Lecture 021 - Quantum for Classical

Strong Exponential Time Hypothesis: no less than $O(2^n)$ algorithm for SAT (proved only with blackbox model)

Quantum Strong Exponential Time Hypothesis: no less than $O(2^{n/2})$ quantum algorithm for SAT (proved only with blackbox model)

Grover: solve SAT with high probability using $2^{n/2}c$ instruction given AND/OR/NOT circuit $C$ with length $c$.

Bernstein-Vazirani (XOR): $O(c)$ with $100\%$. (while classical need $O(nc)$), verifiable output, unverifiable input

Simon's Algorithm: not a natural problem, unverifiable input

Quantum Factoring: polynomial (while classical need $O(\exp(n^{1/3}))$), verifiable

• Decision Factoring: whether there exist a factor of $F$ in range $[2, k]$

• when decision factoring return "Yes": verifiable

• when decision factoring return "No": still verifiable (unlike SAT)

If we assume $NP \neq coNP$, then $\text{NP-Complete}$ problems should not have such "no-witness". And therefore, factoring is not $\text{NP-Complete}$.
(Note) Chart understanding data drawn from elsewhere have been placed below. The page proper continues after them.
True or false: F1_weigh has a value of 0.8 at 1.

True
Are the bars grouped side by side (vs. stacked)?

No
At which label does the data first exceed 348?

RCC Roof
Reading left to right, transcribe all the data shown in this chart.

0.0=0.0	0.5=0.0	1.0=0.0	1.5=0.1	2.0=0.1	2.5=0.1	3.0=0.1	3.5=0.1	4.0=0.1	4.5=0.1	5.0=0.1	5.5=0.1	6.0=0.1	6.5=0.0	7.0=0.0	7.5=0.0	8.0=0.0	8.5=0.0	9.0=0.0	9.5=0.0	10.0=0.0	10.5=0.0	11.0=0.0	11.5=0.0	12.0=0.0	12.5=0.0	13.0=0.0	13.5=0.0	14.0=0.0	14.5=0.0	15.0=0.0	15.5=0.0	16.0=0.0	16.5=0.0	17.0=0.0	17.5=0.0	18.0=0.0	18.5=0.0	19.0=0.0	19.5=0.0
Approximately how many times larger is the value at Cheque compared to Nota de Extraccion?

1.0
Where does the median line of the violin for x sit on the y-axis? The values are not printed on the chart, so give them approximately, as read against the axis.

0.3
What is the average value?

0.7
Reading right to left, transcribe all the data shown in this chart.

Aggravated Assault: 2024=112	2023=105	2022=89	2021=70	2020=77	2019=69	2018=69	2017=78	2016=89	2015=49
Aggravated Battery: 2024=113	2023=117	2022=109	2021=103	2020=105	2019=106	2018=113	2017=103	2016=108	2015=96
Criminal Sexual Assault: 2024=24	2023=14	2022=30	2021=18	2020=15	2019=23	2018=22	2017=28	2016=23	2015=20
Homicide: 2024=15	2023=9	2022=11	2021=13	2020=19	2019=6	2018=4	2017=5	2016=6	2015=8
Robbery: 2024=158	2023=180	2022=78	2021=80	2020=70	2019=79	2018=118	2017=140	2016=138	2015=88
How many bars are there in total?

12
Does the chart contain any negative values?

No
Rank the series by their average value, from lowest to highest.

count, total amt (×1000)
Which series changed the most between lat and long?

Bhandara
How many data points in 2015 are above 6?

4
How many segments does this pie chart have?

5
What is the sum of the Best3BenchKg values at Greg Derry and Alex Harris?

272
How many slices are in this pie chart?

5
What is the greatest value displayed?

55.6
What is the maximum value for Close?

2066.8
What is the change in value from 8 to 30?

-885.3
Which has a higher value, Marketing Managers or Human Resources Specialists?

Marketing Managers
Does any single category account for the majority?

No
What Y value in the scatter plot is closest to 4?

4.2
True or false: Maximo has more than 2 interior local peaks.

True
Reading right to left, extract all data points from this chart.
Bias-Busting: if code $C$ biased then $Pr\{0...0\} > 0$, else $Pr\{0...0\} = 0$.

• $SAT \leq_p \text{Bias-Busting}$ (so it is NP-Hard)

• If satisfiable, then $C$ must be biased. If unsatisfiable, then $C$ must be unbiased.

• But $Pr\{\} > 0$ is too weak to solve $NP-Hard$ problems.

• $\text{Bias-Busting}$ probably not in $NP$, since otherwise, a witness will be similar to Bias-Busting itself.

Toda-Ogiwara Theorem: Bias-Busting not in NP assuming $P^{\Sigma_2} \neq NP^{\Sigma_2}$